PRODUCTIVITY, and how to boost it, has prompted much head-scratching in these difficult economic times.

Hugh Aitken, presenting CBI Scotland’s productivity analysis, declares: “Against a backdrop of EU negotiations and new revenue-raising powers for the Scottish Parliament, there has never been a more important time to focus on improving productivity across Scotland.”

Recently, Scotland has enjoyed greater productivity growth than the UK as a whole but there is more to be done.

Educational attainment is one key focus of the report. The CBI declares school-age education is the “biggest long-term driver of economic growth”. And it claims there is a “need to improve performance in our schools”.

Perhaps more constructively, given its field of expertise, it flags the importance of businesses providing work placements and careers advice and it is here, rather than in classrooms, that businesses can make a difference. There is already a great deal being done in Scotland on this front.

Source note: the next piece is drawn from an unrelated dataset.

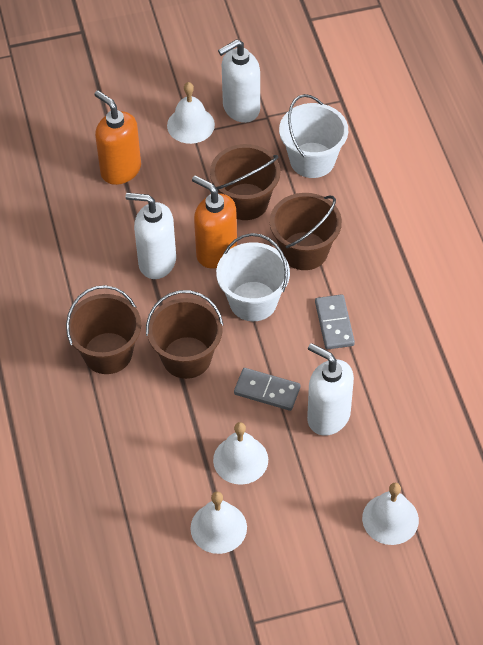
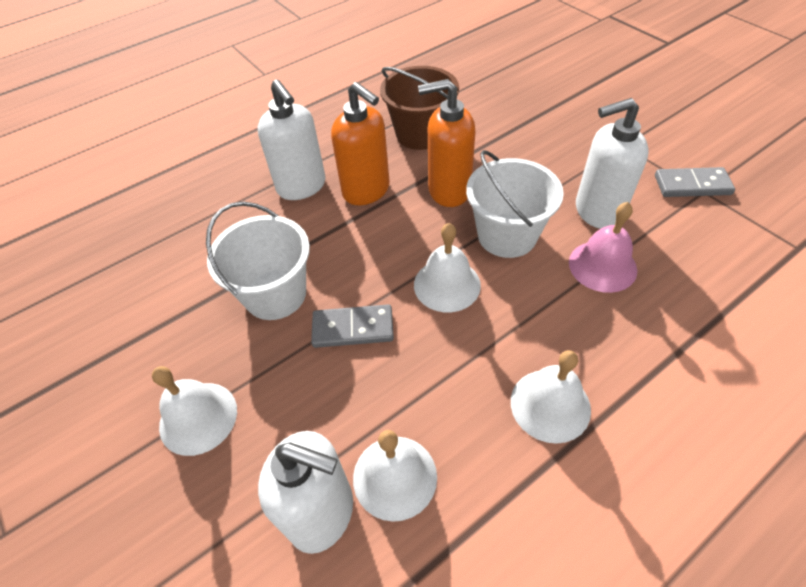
brown bucket: 4 -> 1
pink bell: 0 -> 1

The CBI notes a “link between the proportion of firms offering work experience placements and productivity in a local area”.

It meanwhile calculates that there is potential to make annual Scottish economic output £25 billion greater than it would be otherwise by 2024 by improving productivity, while flagging the challenges in realising such a dream.

The CBI cites the gap between the £24.50 of gross value added (GVA) economic output per hour worked in the Shetland Islands in 2014 and the £36.36 for Aberdeen City and Aberdeenshire. Edinburgh City recorded £34.39 of GVA per hour, with Glasgow City on £28.68. But, as the CBI notes, cities have big advantages when it comes to productivity. Shetland faces big challenges, including geography and weather.

Mr Aitken is right to flag the importance to Scotland of maximising productivity and growth to boost its public finances. The problem is that there are no easy answers.